An expert in vision therapy, David Cook OD ’78 explores the world of “seeing” in a new novel, The Anatomy of Blindness.
The book is what Cook calls “a spiritual adventure story” about a behavioral optometrist who joins a consulting group. The group is a front for an alternative religious group. The novel bills itself as “a profound exploration of skepticism, spiritually and the high price of eternity.”
Cook, who has specialized in vision therapy since studying optometry at Pacific University, said there is an analogy between vision therapy and the book’s description of a mythical life. Both are involved in “seeing” the world in different ways.
Vision therapy, in lay terms, can be described as a type of physical therapy that helps people develop or improve fundamental vision skills and change how they process visual information. A variety of vision problems, such as eye movement disorders, misalignment of the eyes, focus problems, and visual information processing, can be aided with the therapy.
For instance, Cook said, a person who can’t see “normally” because his eyes aren’t working together may be aided with glasses or therapy, so that the eyes actually do work together — and as a result, this person sees the world in a new way.
For Cook, who has published three books on vision therapy for the lay audience, as well as numerous articles for scholarly journals, his novel also is about “seeing” life differently.
The history of science provides an example of different ways of looking at the world, he said.
“Newton looked at the world as an absolute,” he said. “Einstein came along with a different way of looking things. That’s a paradigm change — so my novel is really about paradigm change, seeing the world in one way, then seeing the world in a different way.”
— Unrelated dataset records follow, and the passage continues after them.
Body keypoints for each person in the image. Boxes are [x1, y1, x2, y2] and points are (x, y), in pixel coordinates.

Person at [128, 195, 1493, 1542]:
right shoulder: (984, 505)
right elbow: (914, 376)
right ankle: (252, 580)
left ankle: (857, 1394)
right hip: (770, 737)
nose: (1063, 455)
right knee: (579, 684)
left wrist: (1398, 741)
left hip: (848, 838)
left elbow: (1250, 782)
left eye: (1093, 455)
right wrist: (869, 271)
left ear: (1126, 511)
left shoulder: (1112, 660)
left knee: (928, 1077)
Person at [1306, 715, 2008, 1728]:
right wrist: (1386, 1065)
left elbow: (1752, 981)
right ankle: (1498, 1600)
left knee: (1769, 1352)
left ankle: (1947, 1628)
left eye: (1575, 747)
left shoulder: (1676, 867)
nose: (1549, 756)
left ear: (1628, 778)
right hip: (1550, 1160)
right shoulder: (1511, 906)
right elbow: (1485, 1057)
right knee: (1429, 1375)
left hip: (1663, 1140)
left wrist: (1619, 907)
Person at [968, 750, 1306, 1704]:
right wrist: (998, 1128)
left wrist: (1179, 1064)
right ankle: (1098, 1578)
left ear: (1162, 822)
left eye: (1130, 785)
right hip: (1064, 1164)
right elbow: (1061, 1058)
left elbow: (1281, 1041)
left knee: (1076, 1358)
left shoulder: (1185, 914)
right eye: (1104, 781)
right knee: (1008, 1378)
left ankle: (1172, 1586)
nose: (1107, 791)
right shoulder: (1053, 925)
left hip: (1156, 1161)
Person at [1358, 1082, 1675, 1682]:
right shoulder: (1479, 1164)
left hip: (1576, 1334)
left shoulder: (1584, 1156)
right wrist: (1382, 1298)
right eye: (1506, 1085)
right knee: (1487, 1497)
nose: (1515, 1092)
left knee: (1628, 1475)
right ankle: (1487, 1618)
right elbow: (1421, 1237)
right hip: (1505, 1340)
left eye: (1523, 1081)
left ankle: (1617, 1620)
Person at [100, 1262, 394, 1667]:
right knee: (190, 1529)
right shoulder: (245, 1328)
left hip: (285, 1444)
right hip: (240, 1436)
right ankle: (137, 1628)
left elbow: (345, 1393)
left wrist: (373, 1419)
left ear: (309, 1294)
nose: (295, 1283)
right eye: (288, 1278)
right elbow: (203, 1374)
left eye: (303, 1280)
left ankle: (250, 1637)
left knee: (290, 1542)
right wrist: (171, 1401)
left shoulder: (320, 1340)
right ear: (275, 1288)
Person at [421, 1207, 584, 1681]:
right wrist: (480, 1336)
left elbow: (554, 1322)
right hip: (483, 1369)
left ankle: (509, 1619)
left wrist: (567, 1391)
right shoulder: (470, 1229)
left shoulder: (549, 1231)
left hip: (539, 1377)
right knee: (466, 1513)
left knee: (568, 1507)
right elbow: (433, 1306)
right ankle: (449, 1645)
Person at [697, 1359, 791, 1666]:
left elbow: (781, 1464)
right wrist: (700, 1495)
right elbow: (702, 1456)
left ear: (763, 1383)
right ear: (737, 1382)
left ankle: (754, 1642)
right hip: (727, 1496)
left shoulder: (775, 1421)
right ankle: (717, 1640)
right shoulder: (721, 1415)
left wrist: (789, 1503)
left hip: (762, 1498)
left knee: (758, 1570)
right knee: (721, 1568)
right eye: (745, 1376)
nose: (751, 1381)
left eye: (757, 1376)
Cook majored in English as an undergraduate at UCLA with an interest in pre-health courses. He said he thought about going into journalism but decided to apply to Pacific’s optometry program and was accepted. But even as an optometry student, he continued writing.
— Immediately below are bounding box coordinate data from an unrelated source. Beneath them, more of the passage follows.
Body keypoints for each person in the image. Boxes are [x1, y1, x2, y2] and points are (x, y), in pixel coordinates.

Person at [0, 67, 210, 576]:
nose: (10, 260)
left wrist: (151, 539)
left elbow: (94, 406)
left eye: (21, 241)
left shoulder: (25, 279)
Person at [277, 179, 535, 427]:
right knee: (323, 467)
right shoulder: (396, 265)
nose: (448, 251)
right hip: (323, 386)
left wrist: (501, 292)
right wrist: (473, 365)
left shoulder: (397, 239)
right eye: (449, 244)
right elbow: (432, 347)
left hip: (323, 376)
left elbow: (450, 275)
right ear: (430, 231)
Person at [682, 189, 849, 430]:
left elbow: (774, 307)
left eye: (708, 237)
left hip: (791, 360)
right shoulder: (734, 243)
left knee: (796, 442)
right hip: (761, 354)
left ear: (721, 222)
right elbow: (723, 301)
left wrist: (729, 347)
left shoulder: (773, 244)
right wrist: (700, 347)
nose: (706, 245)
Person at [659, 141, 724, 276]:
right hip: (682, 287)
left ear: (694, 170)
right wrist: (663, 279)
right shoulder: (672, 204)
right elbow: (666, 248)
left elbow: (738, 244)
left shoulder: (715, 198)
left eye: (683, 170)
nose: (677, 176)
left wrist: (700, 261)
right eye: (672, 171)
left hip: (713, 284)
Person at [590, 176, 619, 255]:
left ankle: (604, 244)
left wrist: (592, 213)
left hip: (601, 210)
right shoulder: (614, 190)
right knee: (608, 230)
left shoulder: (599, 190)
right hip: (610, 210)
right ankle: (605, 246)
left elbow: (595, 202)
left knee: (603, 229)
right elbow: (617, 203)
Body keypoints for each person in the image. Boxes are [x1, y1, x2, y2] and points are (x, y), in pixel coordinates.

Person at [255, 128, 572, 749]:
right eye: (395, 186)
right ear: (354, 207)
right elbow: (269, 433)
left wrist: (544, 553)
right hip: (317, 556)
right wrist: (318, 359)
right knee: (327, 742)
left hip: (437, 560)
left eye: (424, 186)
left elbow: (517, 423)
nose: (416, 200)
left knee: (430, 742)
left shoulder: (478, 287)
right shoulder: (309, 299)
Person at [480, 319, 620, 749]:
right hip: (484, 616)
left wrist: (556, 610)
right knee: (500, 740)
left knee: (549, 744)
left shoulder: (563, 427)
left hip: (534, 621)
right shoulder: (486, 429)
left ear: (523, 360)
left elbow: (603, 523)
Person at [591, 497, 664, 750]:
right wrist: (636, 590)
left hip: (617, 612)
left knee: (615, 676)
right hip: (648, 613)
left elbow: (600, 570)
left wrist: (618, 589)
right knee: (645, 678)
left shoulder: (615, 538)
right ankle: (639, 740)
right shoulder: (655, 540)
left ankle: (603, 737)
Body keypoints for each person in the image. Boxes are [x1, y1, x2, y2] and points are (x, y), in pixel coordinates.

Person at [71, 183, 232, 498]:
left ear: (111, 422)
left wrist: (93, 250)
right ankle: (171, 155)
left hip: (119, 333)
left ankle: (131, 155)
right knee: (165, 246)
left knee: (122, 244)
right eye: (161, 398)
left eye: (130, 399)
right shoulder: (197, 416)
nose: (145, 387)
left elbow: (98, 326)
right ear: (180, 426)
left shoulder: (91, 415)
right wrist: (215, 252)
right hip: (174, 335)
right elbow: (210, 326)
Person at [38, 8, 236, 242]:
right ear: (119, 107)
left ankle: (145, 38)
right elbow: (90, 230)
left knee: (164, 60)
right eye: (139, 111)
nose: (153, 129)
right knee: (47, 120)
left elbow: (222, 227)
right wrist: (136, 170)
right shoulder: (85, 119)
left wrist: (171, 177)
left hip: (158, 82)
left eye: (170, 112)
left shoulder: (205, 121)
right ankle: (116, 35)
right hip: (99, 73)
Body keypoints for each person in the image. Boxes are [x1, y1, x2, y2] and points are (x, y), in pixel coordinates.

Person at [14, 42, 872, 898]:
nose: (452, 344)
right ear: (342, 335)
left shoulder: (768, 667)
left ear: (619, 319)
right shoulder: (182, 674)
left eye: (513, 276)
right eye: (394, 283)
During his second year at Pacific, he had classes with Professor William Ludlum, now deceased, who was a nationally noted optometrist involved in vision therapy. The stories Ludlum presented in his classes intrigued Cook.
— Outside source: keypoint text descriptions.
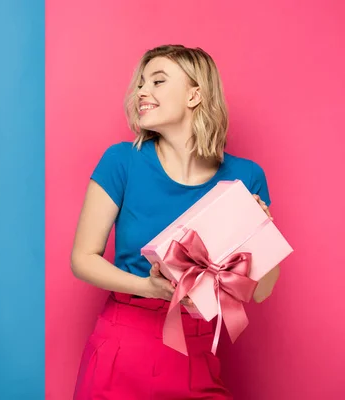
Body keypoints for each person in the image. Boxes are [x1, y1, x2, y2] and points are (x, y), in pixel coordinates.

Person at [71, 45, 280, 400]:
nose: (141, 91)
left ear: (194, 94)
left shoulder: (246, 177)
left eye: (158, 80)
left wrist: (263, 230)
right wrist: (151, 287)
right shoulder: (122, 161)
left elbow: (260, 291)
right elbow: (83, 259)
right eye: (140, 83)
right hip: (123, 345)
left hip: (198, 351)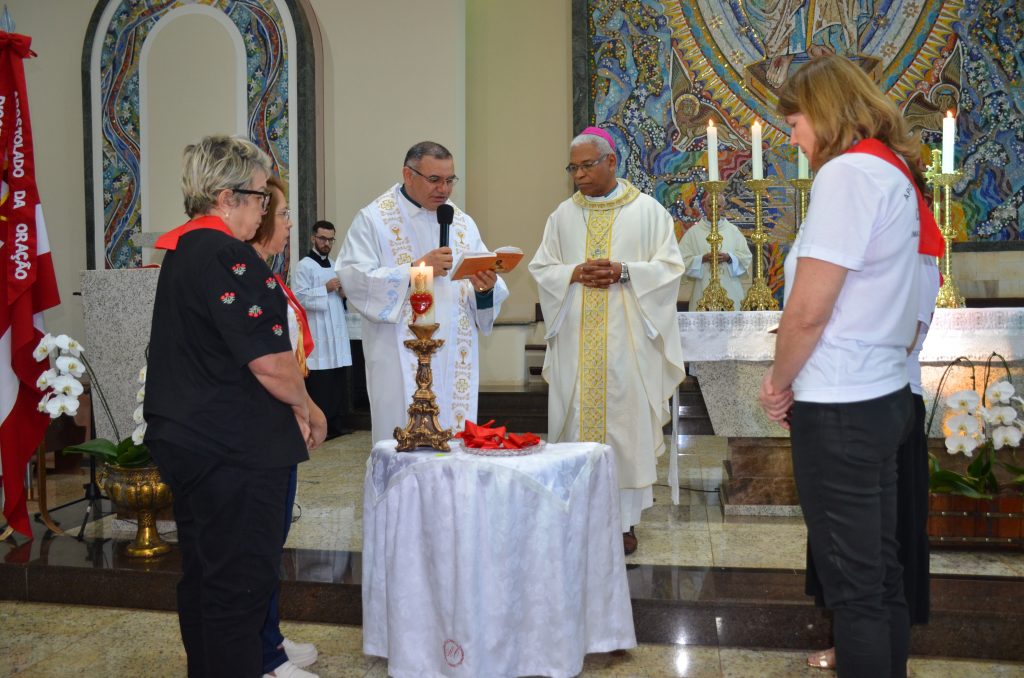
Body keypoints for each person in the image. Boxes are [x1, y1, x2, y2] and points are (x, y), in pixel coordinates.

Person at [757, 55, 942, 678]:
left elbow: (808, 309)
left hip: (840, 405)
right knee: (881, 578)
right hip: (883, 397)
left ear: (826, 111)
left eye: (795, 119)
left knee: (856, 592)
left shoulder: (848, 174)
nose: (792, 136)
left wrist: (779, 384)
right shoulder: (891, 172)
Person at [146, 135, 326, 677]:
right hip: (234, 450)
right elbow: (269, 360)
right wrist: (310, 407)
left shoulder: (185, 251)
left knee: (205, 576)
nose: (264, 208)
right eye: (259, 196)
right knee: (239, 586)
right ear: (227, 198)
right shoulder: (226, 253)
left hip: (190, 440)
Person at [529, 127, 686, 556]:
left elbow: (671, 267)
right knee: (578, 426)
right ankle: (576, 517)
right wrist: (573, 273)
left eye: (586, 165)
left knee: (625, 429)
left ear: (611, 162)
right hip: (578, 347)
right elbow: (542, 268)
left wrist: (626, 271)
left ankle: (623, 523)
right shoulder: (562, 216)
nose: (578, 175)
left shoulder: (649, 212)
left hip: (628, 348)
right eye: (573, 167)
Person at [805, 253, 940, 671]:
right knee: (847, 544)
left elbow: (909, 336)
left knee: (888, 539)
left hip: (888, 397)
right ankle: (850, 640)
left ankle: (878, 647)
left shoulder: (919, 256)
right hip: (854, 396)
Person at [336, 141, 509, 442]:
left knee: (453, 440)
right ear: (408, 174)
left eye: (450, 180)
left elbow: (480, 280)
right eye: (434, 180)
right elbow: (354, 278)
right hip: (397, 353)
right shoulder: (374, 219)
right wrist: (416, 269)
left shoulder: (462, 223)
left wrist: (485, 288)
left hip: (454, 353)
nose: (444, 189)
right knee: (402, 443)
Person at [248, 176, 325, 678]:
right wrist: (305, 408)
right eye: (282, 212)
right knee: (254, 550)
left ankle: (270, 636)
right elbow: (266, 362)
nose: (290, 223)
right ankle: (263, 656)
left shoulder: (266, 275)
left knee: (270, 542)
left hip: (280, 427)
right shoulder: (245, 278)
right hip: (258, 432)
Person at [294, 220, 353, 439]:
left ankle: (337, 424)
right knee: (322, 383)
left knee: (337, 379)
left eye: (330, 239)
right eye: (322, 238)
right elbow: (299, 297)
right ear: (313, 238)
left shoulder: (336, 264)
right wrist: (325, 289)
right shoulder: (304, 266)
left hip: (335, 329)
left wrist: (343, 293)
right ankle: (321, 426)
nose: (326, 243)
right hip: (318, 331)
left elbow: (342, 296)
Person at [679, 192, 752, 311]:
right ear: (704, 207)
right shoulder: (693, 233)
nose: (714, 209)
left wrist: (729, 258)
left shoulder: (733, 231)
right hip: (702, 290)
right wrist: (702, 259)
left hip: (730, 290)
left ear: (723, 207)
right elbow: (681, 259)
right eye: (710, 205)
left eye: (718, 206)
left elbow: (746, 257)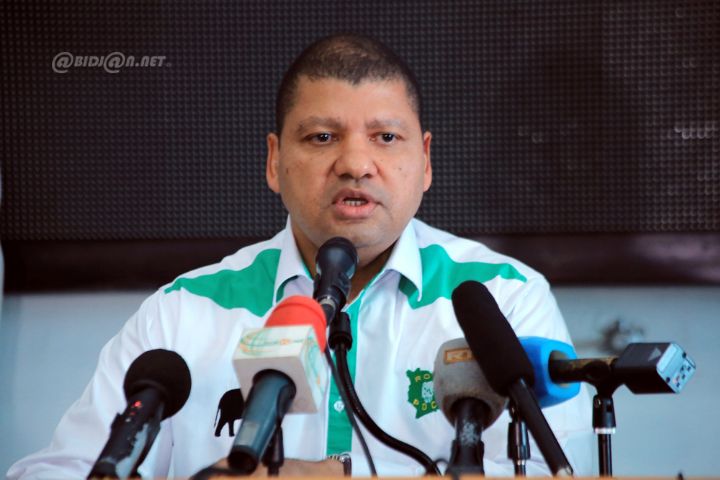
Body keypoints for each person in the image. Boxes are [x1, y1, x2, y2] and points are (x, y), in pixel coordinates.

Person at [8, 33, 593, 478]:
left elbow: (557, 473)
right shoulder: (182, 312)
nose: (355, 164)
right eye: (321, 137)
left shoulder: (507, 298)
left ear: (425, 161)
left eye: (386, 137)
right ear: (273, 161)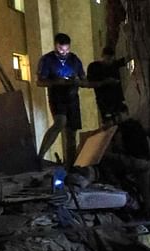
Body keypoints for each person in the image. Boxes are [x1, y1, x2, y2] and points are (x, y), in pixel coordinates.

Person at [37, 33, 87, 168]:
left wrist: (77, 81)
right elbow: (40, 82)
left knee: (71, 133)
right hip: (57, 97)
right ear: (55, 46)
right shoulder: (47, 60)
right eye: (60, 49)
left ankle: (70, 165)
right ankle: (40, 156)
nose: (64, 52)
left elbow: (83, 79)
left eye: (66, 49)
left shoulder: (74, 60)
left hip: (72, 97)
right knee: (60, 122)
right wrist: (56, 81)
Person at [87, 46, 128, 125]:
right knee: (109, 124)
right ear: (103, 56)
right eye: (108, 59)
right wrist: (106, 82)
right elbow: (90, 84)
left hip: (117, 100)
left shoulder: (114, 65)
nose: (109, 62)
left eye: (111, 59)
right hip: (104, 101)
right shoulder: (94, 67)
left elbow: (125, 60)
“He didn’t speak about conditions,” Cook said. “He spoke about the people he worked with who had conditions. I was so interested I put aside all my writing and volunteered 10 hours a week in the vision therapy clinic.”
By the time he graduated, Cook had worked more than 300 hours in the vision therapy clinic and was given the opportunity to go to State University of New York for a yearlong post-graduate residency in the field.
Since then he has been in private practice and owns Cook Vision Therapy Center in Marietta, Ga. He is a member of several national and international optometric organizations and often lectures throughout the United States. He will speak at the Northwest Congress of Optometry, Feb. 22-23, at Pacific University.